Chart interpretation exercises
- - -

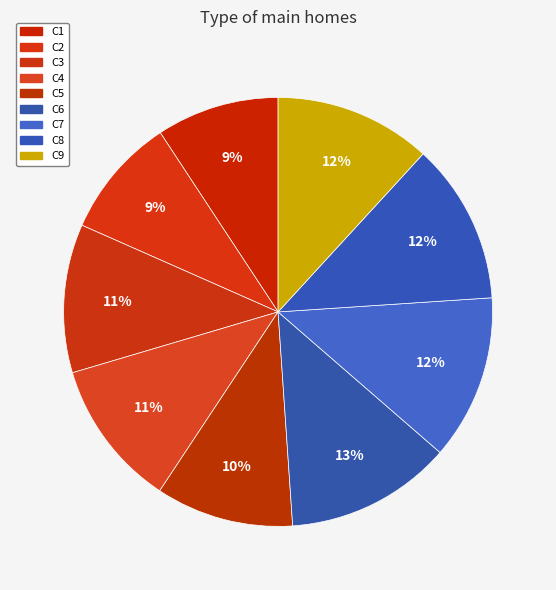

True or false: C1 accounts for 9% of the total.

True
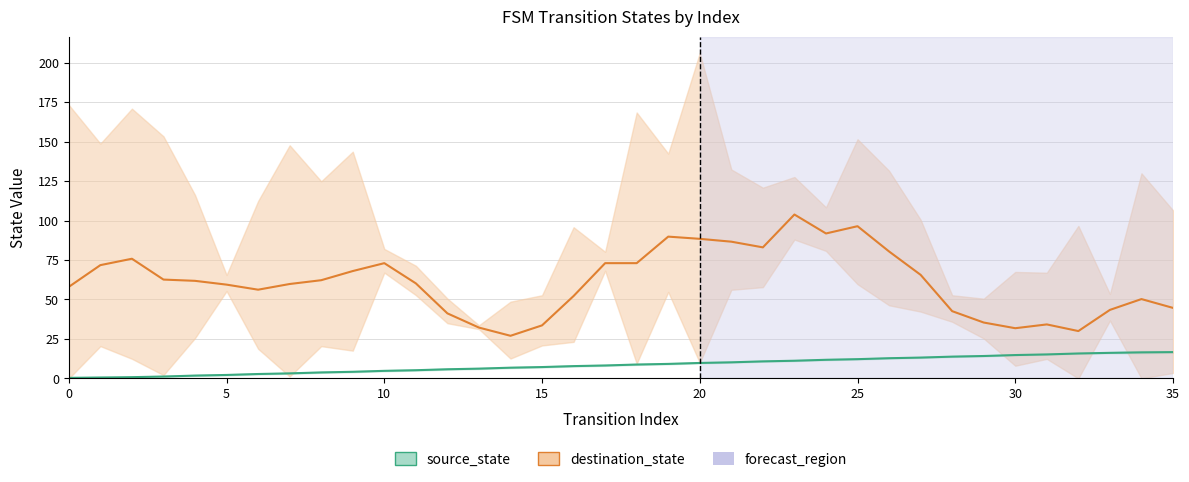

Which label corresponds to the largest value in the chart?

35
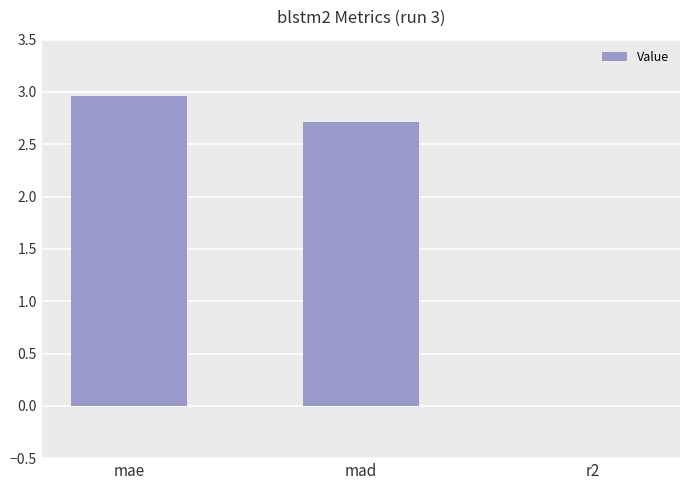

Which label corresponds to the largest value in the chart?

mae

- - -

:: Your goal ::
Quote the text of every item above word for word, leaving out the pictures.

:: Solution below ::
True or false: C1 accounts for 9% of the total.

True

Which label corresponds to the largest value in the chart?

35

Which label corresponds to the largest value in the chart?

mae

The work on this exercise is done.